In these operations, there is always a script. The complete disappearance without a body or charges suggests the script was abandoned. Something unexpected happened.
Human rights investigators point to the timing of the abduction – shortly after Dzamara had delivered a petition to then-President Robert Mugabe’s office demanding reforms and his resignation – as evidence of political motivation.
His one-man protests at Africa Unity Square had gained increasing attention, potentially marking him as a target.
The Cost of Silence
A decade after his disappearance, Dzamara’s family continues to live in limbo – unable to mourn properly without confirmation of his fate, yet increasingly resigned to the likelihood that he will never return. His wife, Sheffra, and their two children have become symbols of the human cost of political repression.
Human rights organizations continue to call for a credible investigation, but with each passing year, the prospects for resolution dim further. The case has become a symbol of impunity for human rights violations in Zimbabwe and the selective application of justice.

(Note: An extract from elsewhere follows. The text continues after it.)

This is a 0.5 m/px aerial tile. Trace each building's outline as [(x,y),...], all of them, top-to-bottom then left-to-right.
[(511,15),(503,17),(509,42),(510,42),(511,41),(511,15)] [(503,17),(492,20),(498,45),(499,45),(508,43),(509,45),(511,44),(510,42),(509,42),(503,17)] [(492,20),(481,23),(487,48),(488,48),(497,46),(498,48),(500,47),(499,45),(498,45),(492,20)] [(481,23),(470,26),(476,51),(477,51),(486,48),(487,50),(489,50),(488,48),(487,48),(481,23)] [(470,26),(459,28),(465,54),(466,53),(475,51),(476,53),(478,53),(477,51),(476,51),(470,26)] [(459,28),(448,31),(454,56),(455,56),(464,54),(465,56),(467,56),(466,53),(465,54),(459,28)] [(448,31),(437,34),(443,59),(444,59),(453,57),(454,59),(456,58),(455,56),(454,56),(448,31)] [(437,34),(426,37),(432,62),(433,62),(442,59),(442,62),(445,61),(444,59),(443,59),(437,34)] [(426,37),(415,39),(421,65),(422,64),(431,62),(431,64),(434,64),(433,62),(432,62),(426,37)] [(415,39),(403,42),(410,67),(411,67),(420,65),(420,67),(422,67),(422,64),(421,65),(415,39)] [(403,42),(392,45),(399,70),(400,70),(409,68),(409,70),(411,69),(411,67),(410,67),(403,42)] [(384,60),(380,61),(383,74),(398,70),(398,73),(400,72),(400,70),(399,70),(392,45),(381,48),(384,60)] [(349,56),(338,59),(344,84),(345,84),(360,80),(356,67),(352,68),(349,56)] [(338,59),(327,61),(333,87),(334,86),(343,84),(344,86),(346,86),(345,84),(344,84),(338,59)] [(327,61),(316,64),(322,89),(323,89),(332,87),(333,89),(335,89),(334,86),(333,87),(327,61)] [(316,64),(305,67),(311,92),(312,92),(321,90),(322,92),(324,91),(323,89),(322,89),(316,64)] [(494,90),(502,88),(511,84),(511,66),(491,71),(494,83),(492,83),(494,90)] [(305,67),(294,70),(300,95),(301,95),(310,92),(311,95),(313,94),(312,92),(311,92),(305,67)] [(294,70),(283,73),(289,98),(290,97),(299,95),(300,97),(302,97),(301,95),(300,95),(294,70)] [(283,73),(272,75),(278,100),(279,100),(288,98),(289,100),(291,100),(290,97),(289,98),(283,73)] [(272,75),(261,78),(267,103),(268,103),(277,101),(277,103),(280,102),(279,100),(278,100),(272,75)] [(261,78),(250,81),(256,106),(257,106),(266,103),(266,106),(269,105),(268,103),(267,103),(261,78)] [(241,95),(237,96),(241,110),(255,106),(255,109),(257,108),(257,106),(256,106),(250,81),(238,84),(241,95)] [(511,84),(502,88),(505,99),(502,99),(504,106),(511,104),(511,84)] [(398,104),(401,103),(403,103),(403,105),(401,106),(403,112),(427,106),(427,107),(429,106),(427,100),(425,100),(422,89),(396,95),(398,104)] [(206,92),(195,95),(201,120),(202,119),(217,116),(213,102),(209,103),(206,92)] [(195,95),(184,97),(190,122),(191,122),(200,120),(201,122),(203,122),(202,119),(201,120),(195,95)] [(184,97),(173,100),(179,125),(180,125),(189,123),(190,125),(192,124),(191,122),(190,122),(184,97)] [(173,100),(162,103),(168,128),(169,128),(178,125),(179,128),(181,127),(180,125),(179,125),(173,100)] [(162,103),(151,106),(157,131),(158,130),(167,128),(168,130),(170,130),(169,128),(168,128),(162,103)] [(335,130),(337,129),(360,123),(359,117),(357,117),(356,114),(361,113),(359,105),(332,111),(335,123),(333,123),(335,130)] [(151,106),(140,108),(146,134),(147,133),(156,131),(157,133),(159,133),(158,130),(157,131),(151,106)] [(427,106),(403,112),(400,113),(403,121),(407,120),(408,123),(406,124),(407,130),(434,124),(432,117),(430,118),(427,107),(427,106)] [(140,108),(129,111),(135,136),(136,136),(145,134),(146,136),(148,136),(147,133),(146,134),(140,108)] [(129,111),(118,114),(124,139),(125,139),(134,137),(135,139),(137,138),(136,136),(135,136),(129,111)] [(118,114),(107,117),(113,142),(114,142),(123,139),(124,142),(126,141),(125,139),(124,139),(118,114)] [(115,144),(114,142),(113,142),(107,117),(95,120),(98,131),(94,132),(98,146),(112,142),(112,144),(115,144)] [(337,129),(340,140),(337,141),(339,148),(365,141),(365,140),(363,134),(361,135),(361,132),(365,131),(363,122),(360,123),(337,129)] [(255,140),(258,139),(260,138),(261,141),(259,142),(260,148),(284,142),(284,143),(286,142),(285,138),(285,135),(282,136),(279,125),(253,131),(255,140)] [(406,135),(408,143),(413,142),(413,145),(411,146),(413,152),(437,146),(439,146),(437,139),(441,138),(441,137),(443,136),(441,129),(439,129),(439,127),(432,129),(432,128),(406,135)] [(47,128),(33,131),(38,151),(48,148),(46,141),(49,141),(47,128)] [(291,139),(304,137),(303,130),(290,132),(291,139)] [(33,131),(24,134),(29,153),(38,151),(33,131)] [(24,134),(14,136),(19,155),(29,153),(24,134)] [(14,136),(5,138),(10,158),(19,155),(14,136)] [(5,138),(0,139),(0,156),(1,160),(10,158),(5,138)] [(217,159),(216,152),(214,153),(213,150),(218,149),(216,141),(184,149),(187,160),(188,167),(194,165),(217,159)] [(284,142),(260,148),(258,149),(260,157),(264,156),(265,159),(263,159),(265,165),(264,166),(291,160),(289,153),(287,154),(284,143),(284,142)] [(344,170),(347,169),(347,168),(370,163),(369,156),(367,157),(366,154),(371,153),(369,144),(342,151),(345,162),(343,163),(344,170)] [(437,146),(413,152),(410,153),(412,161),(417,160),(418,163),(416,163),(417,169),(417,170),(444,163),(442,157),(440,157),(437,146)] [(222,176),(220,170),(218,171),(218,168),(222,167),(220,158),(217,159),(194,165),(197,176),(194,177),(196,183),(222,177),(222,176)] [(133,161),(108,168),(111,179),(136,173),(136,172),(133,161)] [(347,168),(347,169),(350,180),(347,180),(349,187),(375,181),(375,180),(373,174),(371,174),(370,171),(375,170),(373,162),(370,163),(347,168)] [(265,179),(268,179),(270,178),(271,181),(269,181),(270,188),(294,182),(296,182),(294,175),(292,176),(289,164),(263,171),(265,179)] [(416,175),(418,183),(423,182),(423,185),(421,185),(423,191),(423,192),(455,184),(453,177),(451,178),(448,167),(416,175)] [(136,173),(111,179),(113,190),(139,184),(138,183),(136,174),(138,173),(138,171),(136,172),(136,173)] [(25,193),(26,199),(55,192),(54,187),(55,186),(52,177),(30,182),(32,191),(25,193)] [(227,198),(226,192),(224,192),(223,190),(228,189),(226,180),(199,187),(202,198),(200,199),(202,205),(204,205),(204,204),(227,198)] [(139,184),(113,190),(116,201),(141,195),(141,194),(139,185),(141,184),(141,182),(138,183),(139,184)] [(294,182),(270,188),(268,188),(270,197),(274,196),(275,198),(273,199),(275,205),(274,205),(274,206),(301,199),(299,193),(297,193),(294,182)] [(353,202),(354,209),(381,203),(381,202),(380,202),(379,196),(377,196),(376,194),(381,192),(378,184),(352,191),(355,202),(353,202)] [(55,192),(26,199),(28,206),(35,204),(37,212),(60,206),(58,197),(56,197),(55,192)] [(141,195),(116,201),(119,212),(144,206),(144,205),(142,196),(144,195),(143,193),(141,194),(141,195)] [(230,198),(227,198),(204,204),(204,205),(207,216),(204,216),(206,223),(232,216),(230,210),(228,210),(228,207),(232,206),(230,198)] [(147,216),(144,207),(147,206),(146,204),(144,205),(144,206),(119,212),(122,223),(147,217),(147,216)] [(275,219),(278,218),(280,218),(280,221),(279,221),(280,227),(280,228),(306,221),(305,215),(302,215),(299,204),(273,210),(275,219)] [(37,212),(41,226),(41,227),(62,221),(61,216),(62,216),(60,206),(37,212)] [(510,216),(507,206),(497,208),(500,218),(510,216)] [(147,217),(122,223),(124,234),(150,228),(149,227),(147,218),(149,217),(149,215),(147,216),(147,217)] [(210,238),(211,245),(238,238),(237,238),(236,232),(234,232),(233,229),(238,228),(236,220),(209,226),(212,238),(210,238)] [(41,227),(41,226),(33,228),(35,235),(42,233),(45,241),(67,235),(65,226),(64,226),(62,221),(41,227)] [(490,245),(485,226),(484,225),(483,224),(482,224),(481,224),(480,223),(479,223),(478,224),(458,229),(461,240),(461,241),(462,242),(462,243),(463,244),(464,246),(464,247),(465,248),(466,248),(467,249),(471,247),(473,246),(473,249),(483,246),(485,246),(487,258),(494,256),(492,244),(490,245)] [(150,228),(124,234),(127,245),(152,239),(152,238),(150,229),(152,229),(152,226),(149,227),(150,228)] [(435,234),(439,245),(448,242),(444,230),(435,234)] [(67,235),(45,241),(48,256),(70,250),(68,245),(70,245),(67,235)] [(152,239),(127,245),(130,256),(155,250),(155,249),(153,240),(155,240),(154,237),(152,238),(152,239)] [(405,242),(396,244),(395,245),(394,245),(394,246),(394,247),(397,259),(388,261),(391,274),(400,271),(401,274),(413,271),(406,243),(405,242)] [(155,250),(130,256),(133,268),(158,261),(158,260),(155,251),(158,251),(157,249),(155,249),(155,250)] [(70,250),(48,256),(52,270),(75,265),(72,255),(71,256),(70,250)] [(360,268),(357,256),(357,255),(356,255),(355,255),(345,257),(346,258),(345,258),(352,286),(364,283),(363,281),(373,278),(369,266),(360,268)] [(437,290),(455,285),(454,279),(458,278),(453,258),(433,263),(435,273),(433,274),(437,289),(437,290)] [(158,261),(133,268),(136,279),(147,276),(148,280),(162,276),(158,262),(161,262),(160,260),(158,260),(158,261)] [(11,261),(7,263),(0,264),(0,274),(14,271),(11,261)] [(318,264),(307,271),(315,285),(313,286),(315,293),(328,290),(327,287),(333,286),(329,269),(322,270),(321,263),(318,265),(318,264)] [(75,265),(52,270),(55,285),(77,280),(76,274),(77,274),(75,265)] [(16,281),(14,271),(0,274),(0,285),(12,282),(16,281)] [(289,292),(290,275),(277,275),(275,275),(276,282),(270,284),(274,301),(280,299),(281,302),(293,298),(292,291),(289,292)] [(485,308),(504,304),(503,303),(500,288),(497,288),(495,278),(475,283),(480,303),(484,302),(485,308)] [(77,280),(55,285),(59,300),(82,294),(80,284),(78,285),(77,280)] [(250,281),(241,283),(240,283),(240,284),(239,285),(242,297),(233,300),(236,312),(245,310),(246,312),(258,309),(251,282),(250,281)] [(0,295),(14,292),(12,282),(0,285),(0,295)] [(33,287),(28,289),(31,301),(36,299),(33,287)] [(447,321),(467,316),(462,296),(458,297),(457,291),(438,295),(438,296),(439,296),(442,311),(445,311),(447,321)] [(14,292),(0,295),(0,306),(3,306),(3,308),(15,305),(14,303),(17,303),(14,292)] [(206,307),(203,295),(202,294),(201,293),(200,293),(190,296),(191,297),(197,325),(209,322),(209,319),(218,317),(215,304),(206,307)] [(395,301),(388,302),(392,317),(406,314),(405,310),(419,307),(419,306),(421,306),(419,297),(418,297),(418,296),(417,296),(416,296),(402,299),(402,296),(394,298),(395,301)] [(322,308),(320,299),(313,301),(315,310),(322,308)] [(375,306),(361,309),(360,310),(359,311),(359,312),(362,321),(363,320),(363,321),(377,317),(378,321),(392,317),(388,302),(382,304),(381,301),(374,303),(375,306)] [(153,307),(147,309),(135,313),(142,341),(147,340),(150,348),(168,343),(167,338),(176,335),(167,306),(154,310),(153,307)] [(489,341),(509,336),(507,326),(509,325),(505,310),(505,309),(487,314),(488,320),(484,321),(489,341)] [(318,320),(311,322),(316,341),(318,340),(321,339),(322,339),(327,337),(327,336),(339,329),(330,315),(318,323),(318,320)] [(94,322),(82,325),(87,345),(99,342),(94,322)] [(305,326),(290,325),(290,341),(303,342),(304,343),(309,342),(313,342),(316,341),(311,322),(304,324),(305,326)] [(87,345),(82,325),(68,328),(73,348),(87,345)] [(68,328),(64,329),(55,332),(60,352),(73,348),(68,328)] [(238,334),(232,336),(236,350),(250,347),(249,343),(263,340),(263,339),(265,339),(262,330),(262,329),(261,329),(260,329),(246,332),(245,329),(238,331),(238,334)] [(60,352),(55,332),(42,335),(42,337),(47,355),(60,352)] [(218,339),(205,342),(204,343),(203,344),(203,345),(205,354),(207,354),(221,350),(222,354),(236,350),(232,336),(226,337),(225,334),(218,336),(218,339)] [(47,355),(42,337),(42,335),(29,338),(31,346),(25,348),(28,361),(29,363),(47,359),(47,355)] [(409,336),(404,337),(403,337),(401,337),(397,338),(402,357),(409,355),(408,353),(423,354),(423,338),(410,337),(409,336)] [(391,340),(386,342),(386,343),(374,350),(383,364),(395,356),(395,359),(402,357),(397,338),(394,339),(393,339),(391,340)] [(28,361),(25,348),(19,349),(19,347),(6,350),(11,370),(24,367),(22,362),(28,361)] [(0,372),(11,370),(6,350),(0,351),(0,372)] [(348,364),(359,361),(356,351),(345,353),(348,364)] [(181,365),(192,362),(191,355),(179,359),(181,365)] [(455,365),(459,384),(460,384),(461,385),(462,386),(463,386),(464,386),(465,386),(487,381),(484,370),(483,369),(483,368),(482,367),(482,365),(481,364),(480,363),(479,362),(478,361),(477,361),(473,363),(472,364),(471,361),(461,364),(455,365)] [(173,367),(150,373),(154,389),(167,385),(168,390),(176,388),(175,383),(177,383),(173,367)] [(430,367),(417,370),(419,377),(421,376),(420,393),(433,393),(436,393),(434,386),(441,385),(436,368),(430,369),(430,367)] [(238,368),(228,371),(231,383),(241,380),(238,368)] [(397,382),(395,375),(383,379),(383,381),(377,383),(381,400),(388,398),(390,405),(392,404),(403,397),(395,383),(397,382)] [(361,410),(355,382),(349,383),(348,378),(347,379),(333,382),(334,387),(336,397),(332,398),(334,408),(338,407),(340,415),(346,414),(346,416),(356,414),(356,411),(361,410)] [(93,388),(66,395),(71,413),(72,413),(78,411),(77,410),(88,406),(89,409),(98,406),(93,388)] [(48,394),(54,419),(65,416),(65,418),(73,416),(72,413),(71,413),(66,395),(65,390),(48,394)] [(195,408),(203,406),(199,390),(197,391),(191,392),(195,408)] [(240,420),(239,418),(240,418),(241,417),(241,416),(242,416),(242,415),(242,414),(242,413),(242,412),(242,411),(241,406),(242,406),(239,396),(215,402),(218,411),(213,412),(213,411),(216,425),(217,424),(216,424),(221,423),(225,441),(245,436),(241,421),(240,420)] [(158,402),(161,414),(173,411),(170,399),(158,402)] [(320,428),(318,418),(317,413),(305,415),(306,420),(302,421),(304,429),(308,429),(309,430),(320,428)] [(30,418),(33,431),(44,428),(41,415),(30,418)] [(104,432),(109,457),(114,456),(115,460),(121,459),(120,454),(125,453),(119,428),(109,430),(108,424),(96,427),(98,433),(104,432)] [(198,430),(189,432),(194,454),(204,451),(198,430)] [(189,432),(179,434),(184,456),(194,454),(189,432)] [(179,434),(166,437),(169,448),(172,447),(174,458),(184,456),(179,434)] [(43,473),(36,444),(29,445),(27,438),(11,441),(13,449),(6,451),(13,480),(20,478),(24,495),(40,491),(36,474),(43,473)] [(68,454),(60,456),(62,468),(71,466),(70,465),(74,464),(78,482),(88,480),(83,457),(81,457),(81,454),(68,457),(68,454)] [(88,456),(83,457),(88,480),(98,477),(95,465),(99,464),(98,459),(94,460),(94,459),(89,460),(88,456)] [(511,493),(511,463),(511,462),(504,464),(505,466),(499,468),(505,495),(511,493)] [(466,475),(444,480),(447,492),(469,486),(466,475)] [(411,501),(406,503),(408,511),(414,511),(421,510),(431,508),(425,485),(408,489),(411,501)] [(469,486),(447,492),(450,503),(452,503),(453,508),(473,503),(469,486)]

The unresolved case of Itai Dzamara serves as a chilling reminder of the risks faced by those who dare to challenge authority in a system where accountability remains elusive. The silence surrounding his fate speaks volumes about the state’s approach to dissent.
Until there is a full accounting for Dzamara and other victims of enforced disappearances, Zimbabwe’s journey toward genuine democracy and rule of law remains incomplete.
Dr Keith Silika is a former police officer with the Zimbabwe Republic Police (ZRP) and Greater Manchester Police in the UK. He is now a lecturer in Policing. His interests include criminology, policing, human rights and crime scene investigation.